[Stored data entries]
━━━━━━━━━━
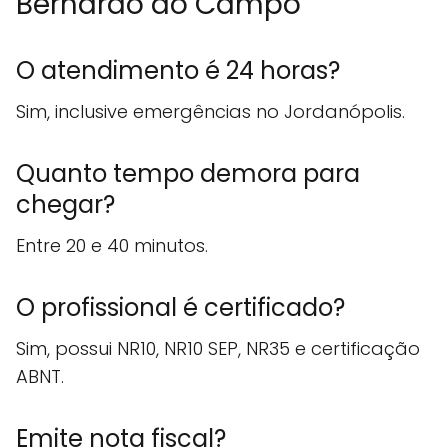
Bernardo do Campo
O atendimento é 24 horas?
Sim, inclusive emergências no Jordanópolis.
Quanto tempo demora para
chegar?
Entre 20 e 40 minutos.
O profissional é certificado?
Sim, possui NR10, NR10 SEP, NR35 e certificação
ABNT.
Emite nota fiscal?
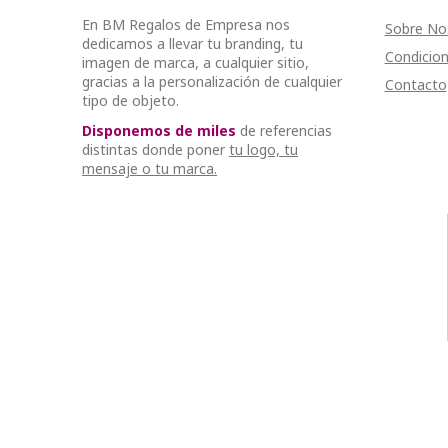
En BM Regalos de Empresa nos
Sobre No
dedicamos a llevar tu branding, tu
Condicion
imagen de marca, a cualquier sitio,
gracias a la personalización de cualquier
Contacto
tipo de objeto.
Disponemos de miles
de referencias
distintas donde poner
tu logo, tu
mensaje o tu marca.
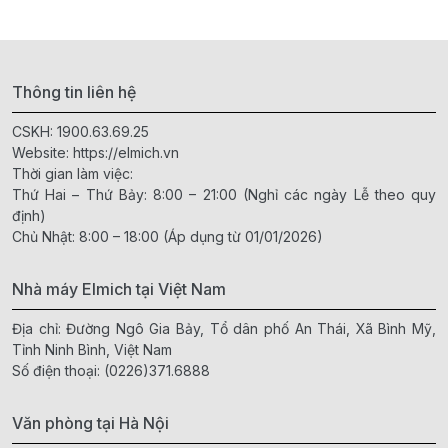
Thông tin liên hệ
CSKH:
1900.63.69.25
Website:
https://elmich.vn
Thời gian làm việc:
Thứ Hai – Thứ Bảy: 8:00 – 21:00 (Nghỉ các ngày Lễ theo quy
định)
Chủ Nhật: 8:00 – 18:00 (Áp dụng từ 01/01/2026)
Nhà máy Elmich tại Việt Nam
Địa chỉ: Đường Ngô Gia Bảy, Tổ dân phố An Thái, Xã Bình Mỹ,
Tỉnh Ninh Bình, Việt Nam
Số điện thoại:
(0226)371.6888
Văn phòng tại Hà Nội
━━━━━━━━━━
* _What you will do_
Update all of the stored data entry lines above, replacing "Website" with "Trang web" and keeping everything else unchanged. Leave the picture markers out of the result.

* _Reply_
Bernardo do Campo
O atendimento é 24 horas?
Sim, inclusive emergências no Jordanópolis.
Quanto tempo demora para
chegar?
Entre 20 e 40 minutos.
O profissional é certificado?
Sim, possui NR10, NR10 SEP, NR35 e certificação
ABNT.
Emite nota fiscal?
En BM Regalos de Empresa nos
Sobre No
dedicamos a llevar tu branding, tu
Condicion
imagen de marca, a cualquier sitio,
gracias a la personalización de cualquier
Contacto
tipo de objeto.
Disponemos de miles
de referencias
distintas donde poner
tu logo, tu
mensaje o tu marca.
Thông tin liên hệ
CSKH:
1900.63.69.25
Trang web:
https://elmich.vn
Thời gian làm việc:
Thứ Hai – Thứ Bảy: 8:00 – 21:00 (Nghỉ các ngày Lễ theo quy
định)
Chủ Nhật: 8:00 – 18:00 (Áp dụng từ 01/01/2026)
Nhà máy Elmich tại Việt Nam
Địa chỉ: Đường Ngô Gia Bảy, Tổ dân phố An Thái, Xã Bình Mỹ,
Tỉnh Ninh Bình, Việt Nam
Số điện thoại:
(0226)371.6888
Văn phòng tại Hà Nội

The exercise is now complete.